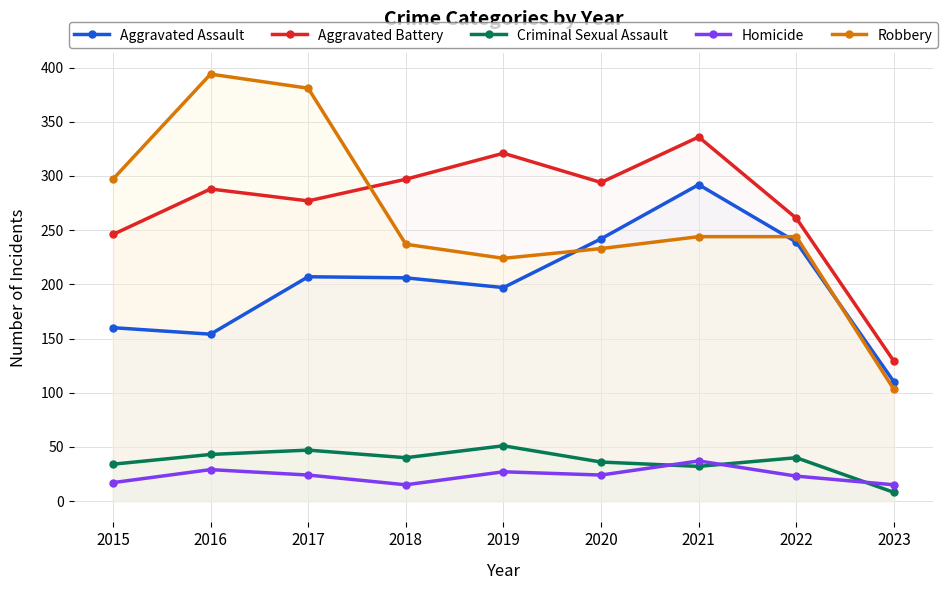

Reading right to left, transcribe all the data shown in this chart.

Aggravated Assault: 2023=110	2022=239	2021=292	2020=242	2019=197	2018=206	2017=207	2016=154	2015=160
Aggravated Battery: 2023=129	2022=261	2021=336	2020=294	2019=321	2018=297	2017=277	2016=288	2015=246
Criminal Sexual Assault: 2023=8	2022=40	2021=32	2020=36	2019=51	2018=40	2017=47	2016=43	2015=34
Homicide: 2023=15	2022=23	2021=37	2020=24	2019=27	2018=15	2017=24	2016=29	2015=17
Robbery: 2023=103	2022=244	2021=244	2020=233	2019=224	2018=237	2017=381	2016=394	2015=297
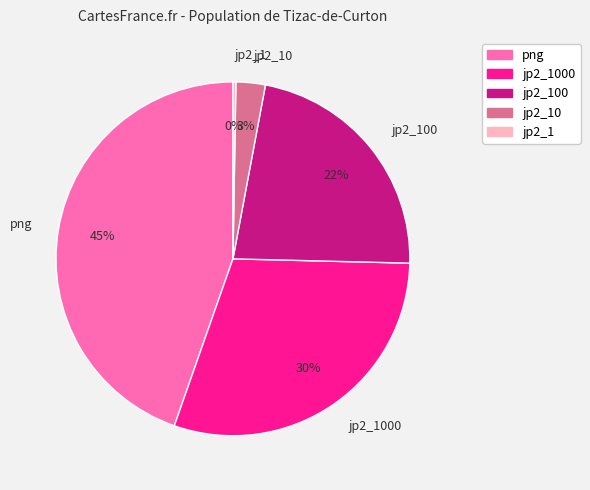

To the nearest percent, what percentage of the pie is png?

45%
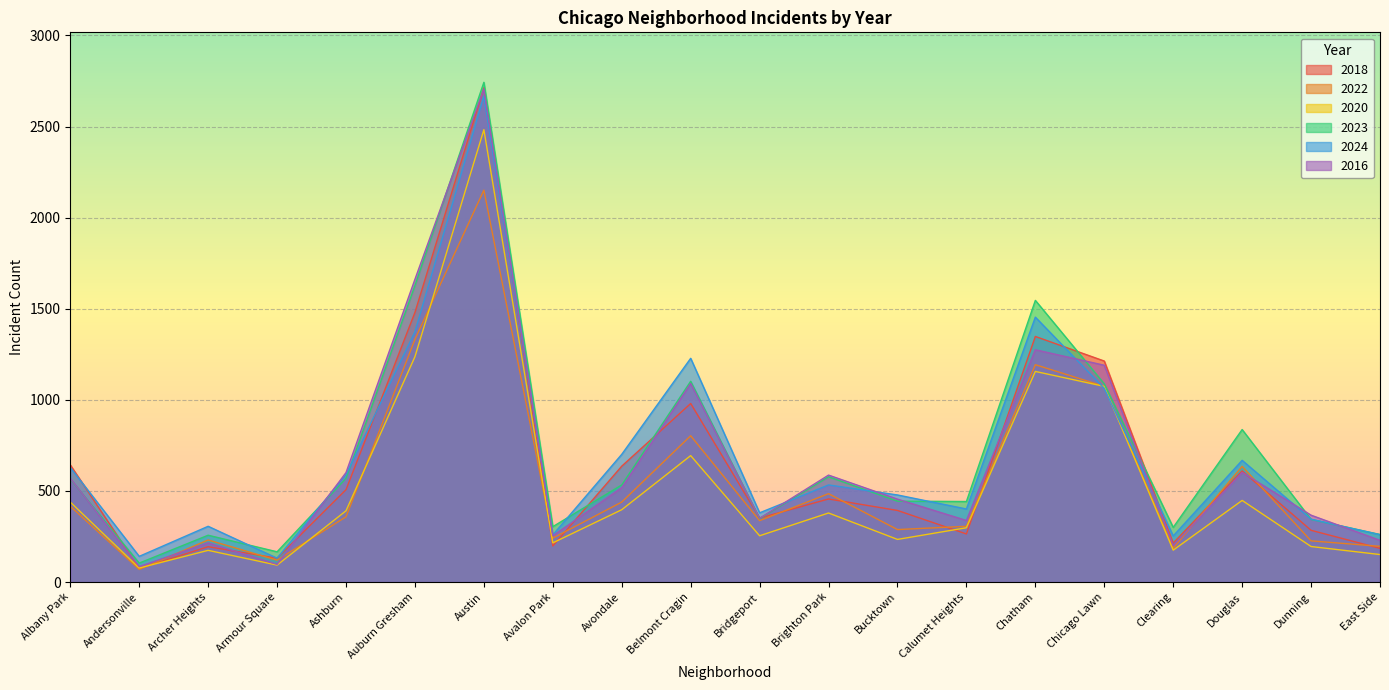

What position from the right is Chatham?

6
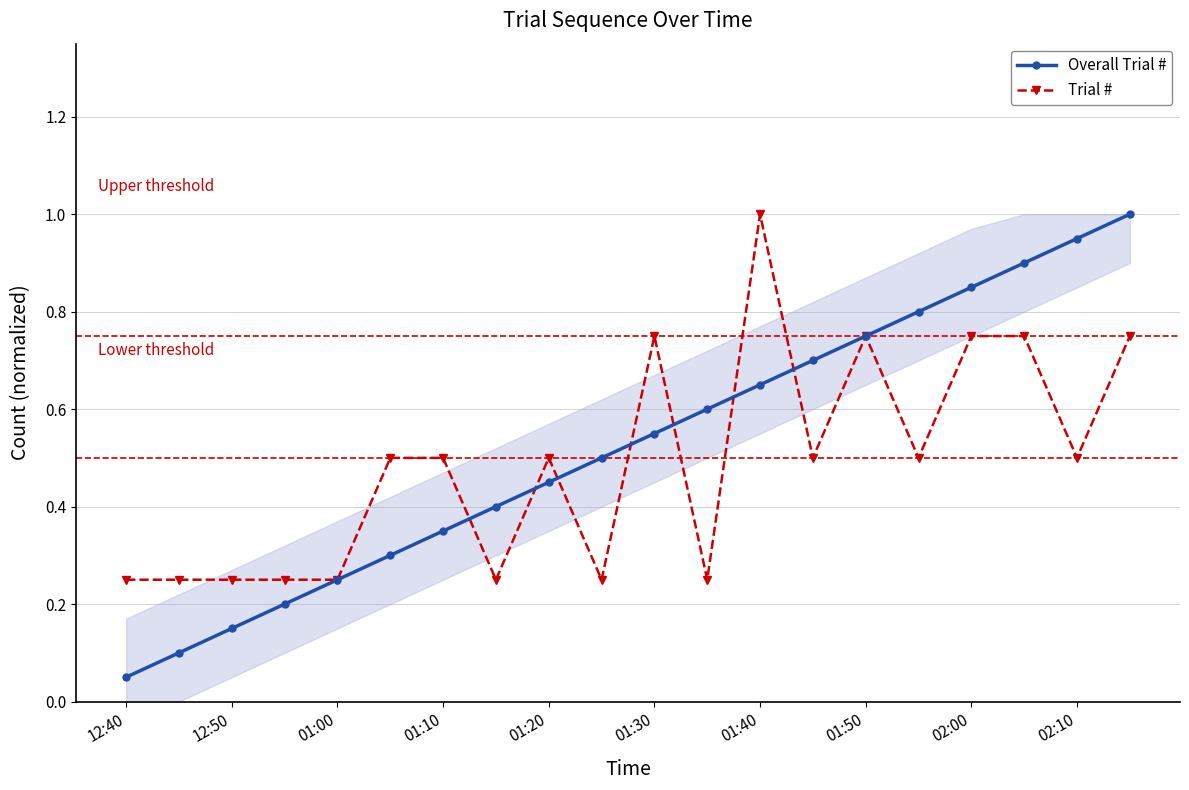

What is the value of the Overall Trial # point at the 3rd from the left?

0.1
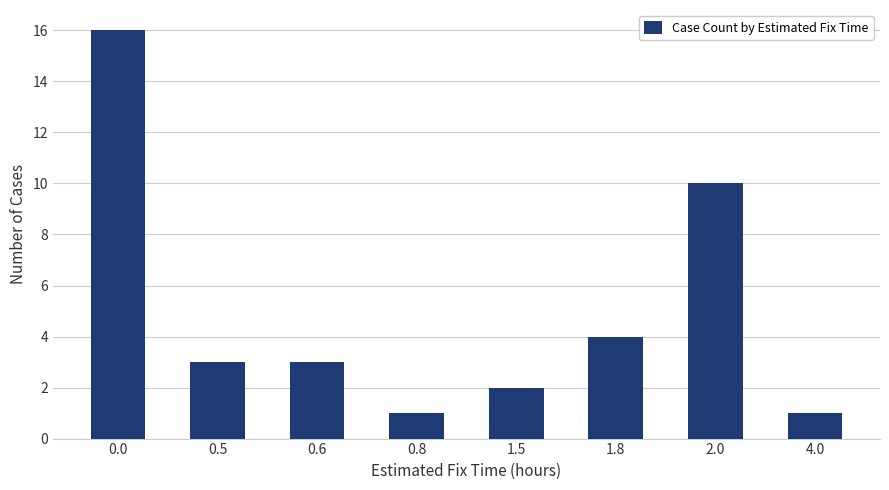

Reading left to right, what are all the values shown in this chart?

0.0=16	0.5=3	0.6=3	0.8=1	1.5=2	1.8=4	2.0=10	4.0=1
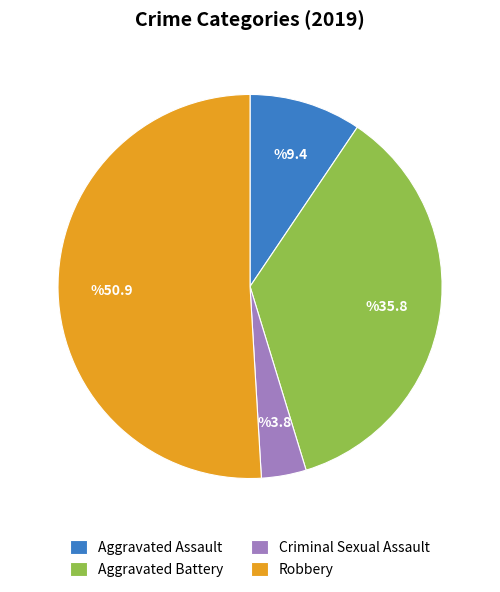

Count the number of slices in the pie.

4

__EXERCISE BRIEF__: Collect every line in the entries above that contains the string "Assault", with case counting.

__EXERCISE SOLUTION__:
Aggravated Assault: 2023=110	2022=239	2021=292	2020=242	2019=197	2018=206	2017=207	2016=154	2015=160
Criminal Sexual Assault: 2023=8	2022=40	2021=32	2020=36	2019=51	2018=40	2017=47	2016=43	2015=34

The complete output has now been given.